Create a root certificate

To properly configure mutual authentication, you need to create a root certificate that you want to use to create and validate client certificates.

Before you begin

  • Make sure your environment meets the minimum requirements to complete this procedure. See System requirements.

  • Prepare a CA root certificate configuration file.

An example of content in a root.conf file

default_bits = 2048
prompt = no
default_md = sha256
req_extensions = req_ext
x509_extensions= v3_ca
# subject distinguished name
distinguished_name = dn

# country
C = US
# state
ST = Massachusetts
# city
L = Cambridge
# organization
O = Organization
# organization unit
OU = IoT
# email
emailAddress =
# common name
CN =

# subject alternative name
subjectAltName = @alt_names
# netscape comment
nsComment = "This is netscape comment"

[ v3_ca ]
basicConstraints = CA:true

DNS.1 =

All the files used in the task are in the same directory. The commands use these variables for the file names:

  • root.conf is the configuration file for the CA root certificate.

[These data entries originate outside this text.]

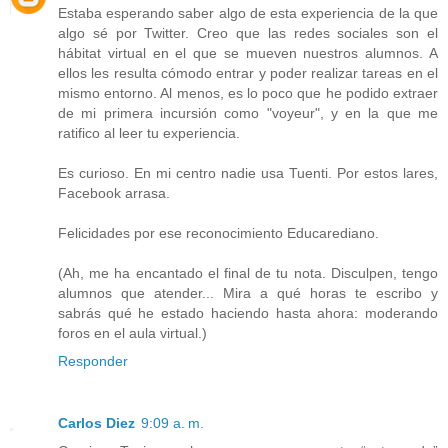
Estaba esperando saber algo de esta experiencia de la que
algo sé por Twitter. Creo que las redes sociales son el
hábitat virtual en el que se mueven nuestros alumnos. A
ellos les resulta cómodo entrar y poder realizar tareas en el
mismo entorno. Al menos, es lo poco que he podido extraer
de mi primera incursión como "voyeur", y en la que me
ratifico al leer tu experiencia.
Es curioso. En mi centro nadie usa Tuenti. Por estos lares,
Facebook arrasa.
Felicidades por ese reconocimiento Educarediano.
(Ah, me ha encantado el final de tu nota. Disculpen, tengo
alumnos que atender... Mira a qué horas te escribo y
sabrás qué he estado haciendo hasta ahora: moderando
foros en el aula virtual.)
Responder
Carlos Diez
9:09 a. m.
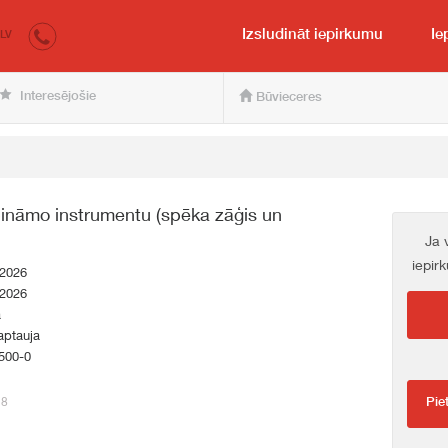
irkumi.lv
pircējam un pārdevējam
Izsludināt iepirkumu
Ie
LV
Interesējošie
Būvieceres
bināmo instrumentu (spēka zāģis un
Ja 
iepir
.2026
.2026
a
aptauja
500-0
28
Pie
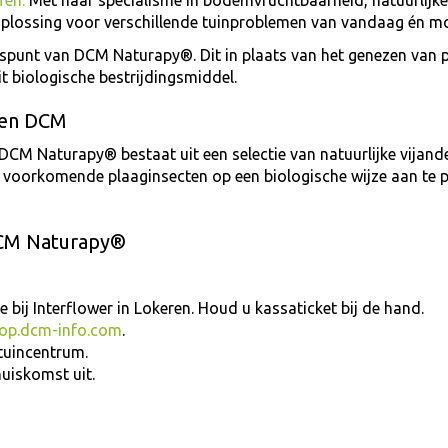
fen.
Met haar specialisme in bodemvruchtbaarheid, natuurlijke
lossing voor verschillende tuinproblemen van vandaag én m
spunt van DCM Naturapy®. Dit in plaats van het genezen van p
it biologische bestrijdingsmiddel.
elen DCM
DCM Naturapy® bestaat uit een selectie van natuurlijke vijand
t voorkomende plaaginsecten op een biologische wijze aan te p
DCM Naturapy®
 bij Interflower in Lokeren. Houd u kassaticket bij de hand.
op.dcm-info.com
.
 tuincentrum.
huiskomst uit.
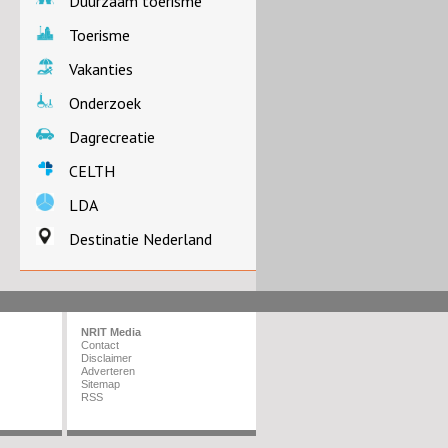
Duurzaam toerisme
Toerisme
Vakanties
Onderzoek
Dagrecreatie
CELTH
LDA
Destinatie Nederland
NRIT Media
Contact
Disclaimer
Adverteren
Sitemap
RSS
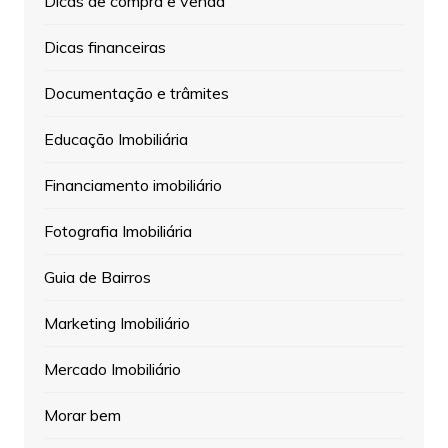
Dicas de compra e venda
Dicas financeiras
Documentação e trâmites
Educação Imobiliária
Financiamento imobiliário
Fotografia Imobiliária
Guia de Bairros
Marketing Imobiliário
Mercado Imobiliário
Morar bem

  • rootCA.crt is the CA root certificate you previously created.

  • rootCA.key is the CA root private key that you previously created.

How to

  1. Create a certificate key for your domain.

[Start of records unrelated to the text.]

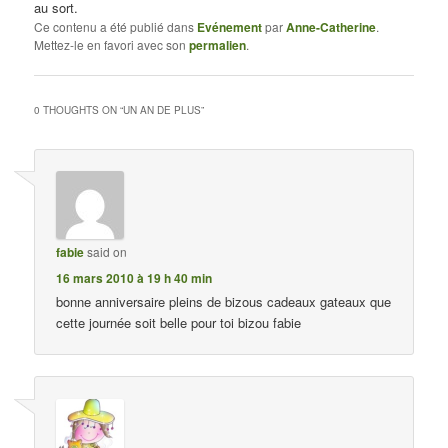
au sort.
Ce contenu a été publié dans
Evénement
par
Anne-Catherine
.
Mettez-le en favori avec son
permalien
.
0 THOUGHTS ON “
UN AN DE PLUS
”
fabie
said on
16 mars 2010 à 19 h 40 min
bonne anniversaire pleins de bizous cadeaux gateaux que
cette journée soit belle pour toi bizou fabie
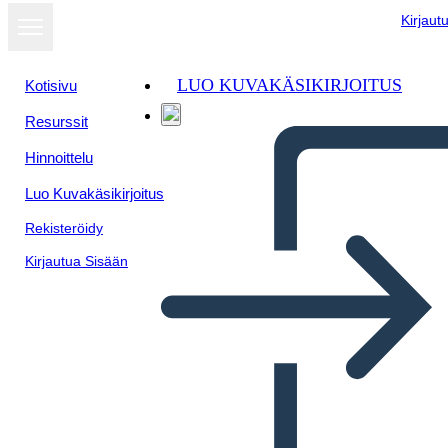
Kirjaut
LUO KUVAKÄSIKIRJOITUS
Kotisivu
Resurssit
Hinnoittelu
Luo Kuvakäsikirjoitus
Rekisteröidy
Kirjautua Sisään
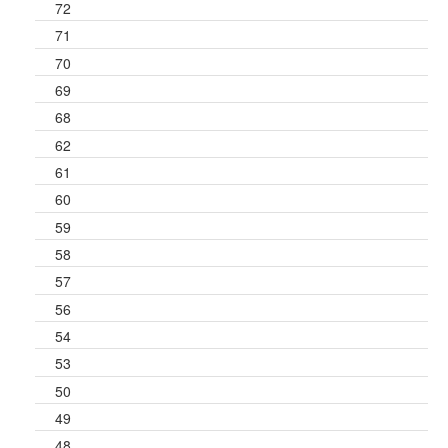
72
71
70
69
68
62
61
60
59
58
57
56
54
53
50
49
48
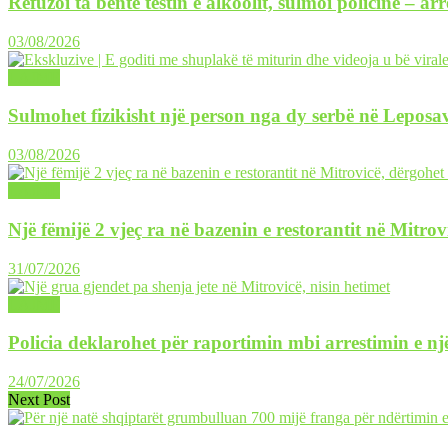
Refuzoi ta bënte testin e alkoolit, sulmoi policinë – ar
03/08/2026
LAJME
Sulmohet fizikisht një person nga dy serbë në Leposav
03/08/2026
LAJME
Një fëmijë 2 vjeç ra në bazenin e restorantit në Mitrov
31/07/2026
LAJME
Policia deklarohet për raportimin mbi arrestimin e një
24/07/2026
Next Post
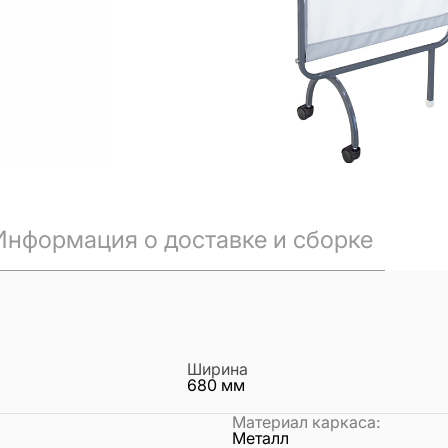
Информация о доставке и сборке
Ширина
680
мм
Материал каркаса
:
Металл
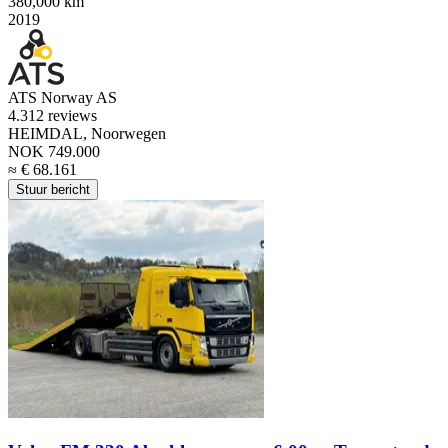
380,000 km
2019
ATS Norway AS
4.3
12 reviews
HEIMDAL, Noorwegen
NOK 749.000
≈ € 68.161
Stuur bericht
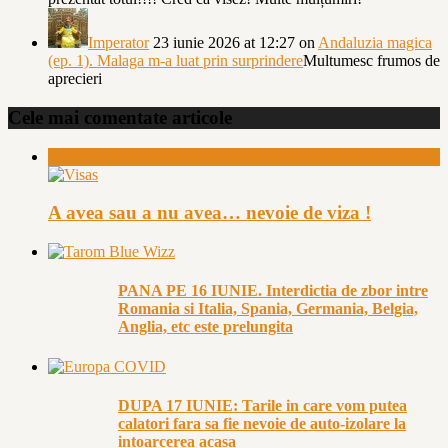
Imperator
23 iunie 2026 at 12:27
on
Andaluzia magica
(ep. 1). Malaga m-a luat prin surprindere
Multumesc frumos de
aprecieri
Cele mai comentate articole
Vize
A avea sau a nu avea… nevoie de viza !
PANA PE 16 IUNIE. Interdictia de zbor intre
Romania si Italia, Spania, Germania, Belgia,
Anglia, etc este prelungita
DUPA 17 IUNIE: Tarile in care vom putea
calatori fara sa fie nevoie de auto-izolare la
intoarcerea acasa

    You can use the following command: openssl genrsa -des3 -out rootCA.key 4096.

    A rootCA.key appears in your current directory.

  2. Using your CA root certificate key and the CA root configuration file, generate the CA root certificate.

    Make sure to set the basicConstraints value in the root.conf file to CA:true. This value indicates whether a certificate is a CA certificate.

    You can use the following command: openssl req -x509 -config root.conf -new -nodes -key rootCA.key -sha256 -days 1024 -out rootCA.crt.

    A rootCA.crt file appears in your current directory.

  3. Upload the mutual authentication root certificate.